GELLERMAN: Did I pronounce that correctly?
COLINVAUX: That’s correct.
GELLERMAN: So, his hypothesis says that things dried out and that grasses populated the area.
COLINVAUX: Savannas.
GELLERMAN: And that led to the speciation, the evolution of different species.
COLINVAUX: Yes, because there were little patches of forest left where, by some curious accident, he never explained that, the rain kept going and they were an archipelago of refugia.
GELLERMAN: And you found that, over your forty years, that, in fact, not true.
COLINVAUX: Not true.
GELLERMAN: No grasses.
COLINVAUX: No grasses.
GELLERMAN: And the way you did that is by doing these core samples in ancient lakes, looking for pollen.
COLINVAUX: That is correct, looking for pollen because once you’ve got the pollen and a date…I had to get a date of 20,000 years, for instance, because that was the height of the Ice Age, well that’s easy, you do it with radiocarbon. So you say, ‘This bit of mud is Ice Age mud’ and you can extract the pollen from it and the pollen grains are perfectly preserved. You can get 100,000 pollen grains in a cubic centimeter of lake mud. It’s a time machine. I go around calling it my time machine. “Have time machine, will travel,” and that’s my motto. And when the Haffer hypothesis came out, that was perfect for “have time machine, will travel,” because as a hypothesis it was beautiful. It predicted something testable. It said that if you had a time machine and you went to the Amazon in the Ice Ages with your time machine, you would find savanna and no forest. Well, I had a time machine that would do just that but it’s pollen in lake mud. And I did just that and bingo!
COLINVAUX: Yes.
GELLERMAN: How do you find an ancient lake? You would think that people would know those.
COLINVAUX: Well, I did it the hard way. In fact, I have a conceit that this was the last of the old time explorers. Now you do it with Google Earth and things like that, and GPS systems and -- I did it by talking to the locals, getting air photos from the military whenever they’d done it, which was not, wasn't all that often. But then you’ve got to get to them and you can’t really know just by looking at them, but I quickly developed a criterium: they must be above rivers.
GELLERMAN: Why is that?
COLINVAUX: Because then the river has never come in and swashed them out.
GELLERMAN: You went to the Galapagos.
COLINVAUX: I went to the Galapagos.
GELLERMAN: 1960...66 I think.
COLINVAUX: 1966. And this was before tourism.
GELLERMAN: You discovered an ancient lake.
COLINVAUX: Yes, which was unknown to geography, and it’s a beautiful fresh water lake. I did the chemistry of its water, it’s the same as rainwater. Just lovely, you can drink it straight up. And it’s sitting on top of a mountain, under permanent cloud.
GELLERMAN: In the Galapagos, you also discovered a plant.
COLINVAUX: Oh, yes.
GELLERMAN: It’s named after you.

_Data provided_

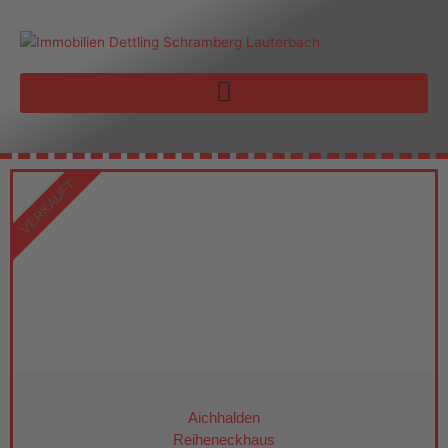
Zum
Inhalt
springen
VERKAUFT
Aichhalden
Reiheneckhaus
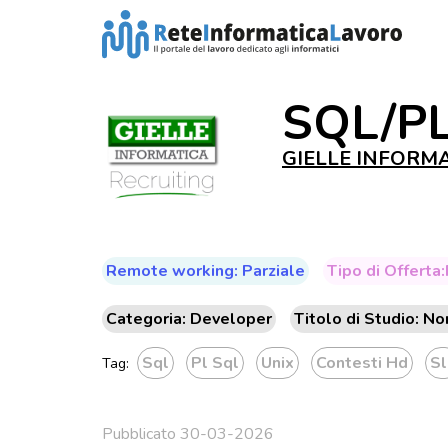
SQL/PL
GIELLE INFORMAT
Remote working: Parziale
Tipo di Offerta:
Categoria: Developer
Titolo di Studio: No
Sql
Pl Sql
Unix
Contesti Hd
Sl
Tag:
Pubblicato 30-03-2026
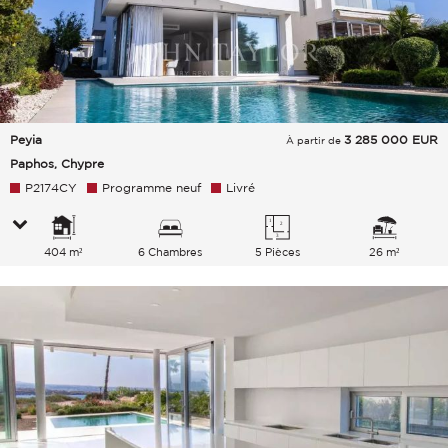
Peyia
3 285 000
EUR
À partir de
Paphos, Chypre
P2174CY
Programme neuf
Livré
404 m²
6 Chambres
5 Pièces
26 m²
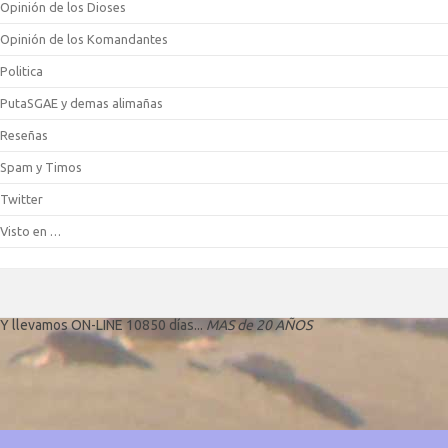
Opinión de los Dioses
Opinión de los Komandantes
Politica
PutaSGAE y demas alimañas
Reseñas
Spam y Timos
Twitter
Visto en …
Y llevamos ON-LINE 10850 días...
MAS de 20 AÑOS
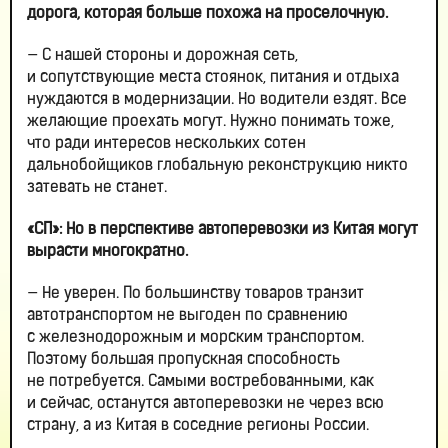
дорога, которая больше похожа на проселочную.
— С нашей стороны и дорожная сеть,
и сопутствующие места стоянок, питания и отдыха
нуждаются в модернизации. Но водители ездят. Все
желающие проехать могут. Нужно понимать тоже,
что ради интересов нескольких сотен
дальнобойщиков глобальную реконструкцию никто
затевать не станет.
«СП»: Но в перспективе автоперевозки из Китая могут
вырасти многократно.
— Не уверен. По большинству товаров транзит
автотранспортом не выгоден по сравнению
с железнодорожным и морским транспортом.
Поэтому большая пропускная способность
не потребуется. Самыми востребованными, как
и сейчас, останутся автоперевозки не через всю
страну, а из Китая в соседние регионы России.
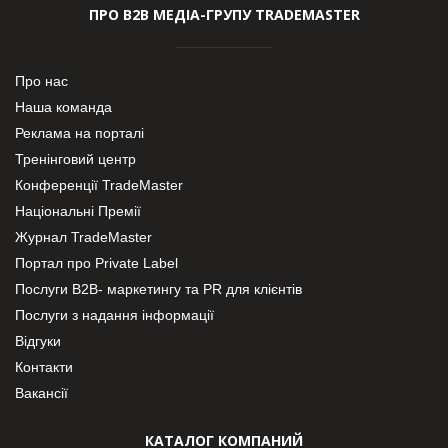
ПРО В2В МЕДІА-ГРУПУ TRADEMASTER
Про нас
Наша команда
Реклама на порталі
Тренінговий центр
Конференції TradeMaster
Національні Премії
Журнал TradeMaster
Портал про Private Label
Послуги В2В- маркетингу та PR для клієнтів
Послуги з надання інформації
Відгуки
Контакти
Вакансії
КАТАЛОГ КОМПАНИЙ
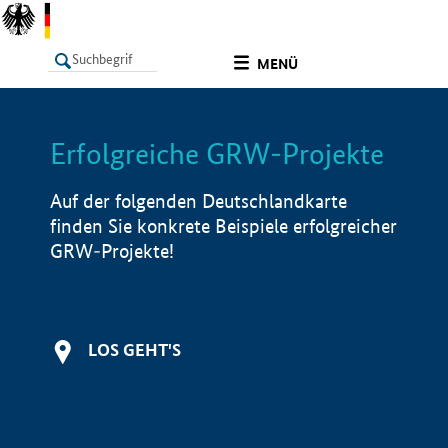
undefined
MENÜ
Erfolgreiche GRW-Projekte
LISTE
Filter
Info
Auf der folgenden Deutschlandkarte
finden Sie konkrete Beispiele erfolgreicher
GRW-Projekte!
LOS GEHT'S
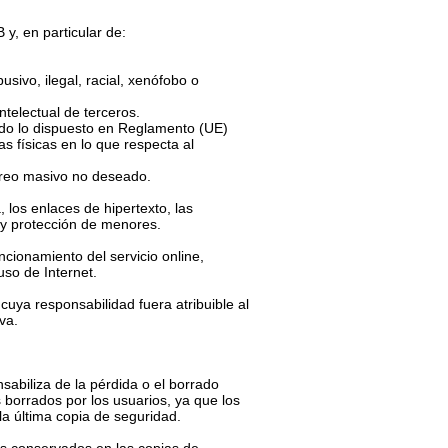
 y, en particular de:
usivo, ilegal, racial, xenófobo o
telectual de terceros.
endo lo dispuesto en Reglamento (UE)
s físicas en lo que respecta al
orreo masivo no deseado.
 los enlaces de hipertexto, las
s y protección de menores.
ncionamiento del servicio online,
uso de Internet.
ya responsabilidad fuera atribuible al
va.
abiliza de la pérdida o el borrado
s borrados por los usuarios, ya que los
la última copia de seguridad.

_Exercise requirements_
Print the interview transcript's wording between "GELLERMAN: You went" and "named after you.", inclusive. The listing is separate material that has no connection to the interview transcript.

_Final answer_
GELLERMAN: You went to the Galapagos.
COLINVAUX: I went to the Galapagos.
GELLERMAN: 1960...66 I think.
COLINVAUX: 1966. And this was before tourism.
GELLERMAN: You discovered an ancient lake.
COLINVAUX: Yes, which was unknown to geography, and it’s a beautiful fresh water lake. I did the chemistry of its water, it’s the same as rainwater. Just lovely, you can drink it straight up. And it’s sitting on top of a mountain, under permanent cloud.
GELLERMAN: In the Galapagos, you also discovered a plant.
COLINVAUX: Oh, yes.
GELLERMAN: It’s named after you.